LinearRegression vs. SGDRegressor

Posted by Sonya Sawtelle on Thu 01 September 2016
In [1]:
import matplotlib.pyplot as plt
%matplotlib inline
import pandas as pd
import numpy as np
import snips as snp
In [2]:
cd hw-wk2
C:\Users\Sonya\Box Sync\Projects\course-machine-learning\hw-wk2
In [3]:
df = pd.read_csv("ex1data1.txt", header=None)
df.columns = ["popn", "profit"]
df.head()
Out[3]:
popn profit
0 6.1101 17.5920
1 5.5277 9.1302
2 8.5186 13.6620
3 7.0032 11.8540
4 5.8598 6.8233
In [4]:
fig, ax = plt.subplots()
ax.scatter(df["popn"], df["profit"])
snp.labs("population", "profit", "Initial Visualization")

There is obviously a strong positive relationship which looks roughly linear though with a lot of scatter. There shouldn't be any need for feature scaling as both population and profit are reported in units that put them in the "tens" range.

Linear Regression With One Variable

Gradient Descent

In this part, you will fit the linear regression parameters to our dataset using gradient descent.

According to the documentation scikit-learn's standard linear regression object is actually just a piece of code from scipy which is wrapped to give a predictor object. The aforementioned scipy function is scipy.linalg.lstsq which just uses the Normal equation to compute the minimizer analytically, and will give you an warning if the relevant matrix is non-invertible! This is interesting as Andrew mentioned the normal equation almost as an afterthought to gradient descent as far as implementing a real algorithm for doing linear regression, but it seems in the real world the default method is perhaps the normal equation.

Stochastic versus Batch Gradient Descent

If you really want to get gradient descent in scikit-learn then the relevant object is called SGDRegressor (or for classification problems SGDClassifier - recall classification is where your labels are discrete category-like). The "SGD" stands for stochastic gradient descent, so it's not quite the same as what Andrew covers in his class, although he does discuss it in the real Stanford CS299 notes. On Coursera he mentions that using every data point in your training example to compute $\frac{\partial J}{\partial \theta_j}$ at every iteration of GD is called batch gradient descent, but he doesn't detail the alternatives, one of which is stochastic gradient descent. So allow me to quote from his real class notes:

In [stochastic gradient descent], we repeatedly run through the training set, and each time we encounter a training example, we update the parameters according to the gradient of the error with respect to that single training example only.

According to this SO answer batch gradient descent is not often used in practice:

If you can decompose your loss function into additive terms, then stochastic approach is known to behave better... and if you can spare enough memory - OLS method is faster and easier.

And for further reading on the difference between batch versus stochastic check out this quora question.

Tools in sklearn for Stochastic Gradient Descent

With the SGDRegressor object you need to explicitly set your cost function to be squared error and tell it not to use any "penalty" (which Andrew hasn't discussed yet, but is essentially another way to influence the specific hypothesis which the ML algorithm returns).

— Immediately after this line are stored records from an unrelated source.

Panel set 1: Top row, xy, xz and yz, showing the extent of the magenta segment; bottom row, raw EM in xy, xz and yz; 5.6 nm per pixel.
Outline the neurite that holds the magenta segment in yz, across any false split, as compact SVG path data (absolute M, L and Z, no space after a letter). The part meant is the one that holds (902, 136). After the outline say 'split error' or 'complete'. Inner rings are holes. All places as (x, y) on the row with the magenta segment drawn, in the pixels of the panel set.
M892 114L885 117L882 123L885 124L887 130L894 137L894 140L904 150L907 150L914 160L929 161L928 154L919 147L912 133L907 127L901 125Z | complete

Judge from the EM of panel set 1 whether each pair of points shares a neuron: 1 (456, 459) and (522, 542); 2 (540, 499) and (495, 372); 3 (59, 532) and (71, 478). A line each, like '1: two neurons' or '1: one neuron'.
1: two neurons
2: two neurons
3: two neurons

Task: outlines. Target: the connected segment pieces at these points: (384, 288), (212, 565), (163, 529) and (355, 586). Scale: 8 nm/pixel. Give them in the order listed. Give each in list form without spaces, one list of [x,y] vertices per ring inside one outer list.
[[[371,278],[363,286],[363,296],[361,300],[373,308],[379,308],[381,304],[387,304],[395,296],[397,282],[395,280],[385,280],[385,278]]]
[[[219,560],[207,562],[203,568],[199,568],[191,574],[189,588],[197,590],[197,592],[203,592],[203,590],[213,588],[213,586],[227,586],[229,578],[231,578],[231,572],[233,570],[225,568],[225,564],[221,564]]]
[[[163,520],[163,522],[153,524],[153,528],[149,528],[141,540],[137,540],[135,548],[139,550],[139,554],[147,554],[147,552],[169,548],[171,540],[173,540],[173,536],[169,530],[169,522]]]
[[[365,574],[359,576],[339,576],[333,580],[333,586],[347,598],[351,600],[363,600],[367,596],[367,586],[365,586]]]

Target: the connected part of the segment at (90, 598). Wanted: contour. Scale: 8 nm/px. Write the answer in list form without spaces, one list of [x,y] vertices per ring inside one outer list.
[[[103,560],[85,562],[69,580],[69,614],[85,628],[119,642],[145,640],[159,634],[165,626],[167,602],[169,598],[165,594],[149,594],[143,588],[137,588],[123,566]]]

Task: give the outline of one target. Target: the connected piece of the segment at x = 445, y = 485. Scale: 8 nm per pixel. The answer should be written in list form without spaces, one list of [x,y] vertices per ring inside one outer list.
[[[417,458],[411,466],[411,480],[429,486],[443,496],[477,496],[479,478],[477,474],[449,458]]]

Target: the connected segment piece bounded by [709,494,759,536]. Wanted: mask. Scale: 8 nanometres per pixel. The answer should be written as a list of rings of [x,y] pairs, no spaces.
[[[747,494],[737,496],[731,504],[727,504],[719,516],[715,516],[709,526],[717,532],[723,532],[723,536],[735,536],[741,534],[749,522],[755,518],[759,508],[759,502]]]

From the official documentation of scikit-learn:

Stochastic gradient descent is a simple yet very efficient approach to fit linear models. It is particularly useful when the number of samples (and the number of features) is very large. The classes SGDClassifier and SGDRegressor provide functionality to fit linear models for classification and regression using different (convex) loss functions and different penalties. E.g., with loss="log", SGDClassifier fits a logistic regression model...

The official documention page for SGD is excellent and very clear. As mentioned above, this is a more general linear regression fitting object, so below I will outlineusing it with a focus on using it with squared error cost and using this HW data set as an example.

First we need to instantiate the fitting object, telling it what our cost function AKA loss function is - in our case cost is squared error. We could also instantiate it with a penalty function here, but we're not using those so instead we set None since the default is actually L2 penalty or "regularization" (don't worry about it for now).

In [5]:
from sklearn.linear_model import SGDRegressor

# Create an SGDClassifier instance which will have methods to do our linear regression fitting by gradient descent
fitter = SGDRegressor(loss="squared_loss", penalty=None)

To do a fitting, the SGDClassifier object will want to see an array, $X$, holding your table of features for the training set, as well as a vector, $y$, holding the label i.e. y-value for each element of the training set. From our HW data set:

In [6]:
X = df.as_matrix(columns=["popn"])  # SGDRegressor is very particular on input "X" and insists on a true matrix 
y = df["profit"].tolist() # This is the variable we want to predict, SGDRegressor expects a vector-like object

[A quick but important aside: in class when Andrew writes $X$ for the data matrix he usually means this to include a column of all ones for $\theta_0$ (the intercept term). When using all these lovely sklearn tools it's not necessary to include this column explicitly in your $X$, it will be created for you.]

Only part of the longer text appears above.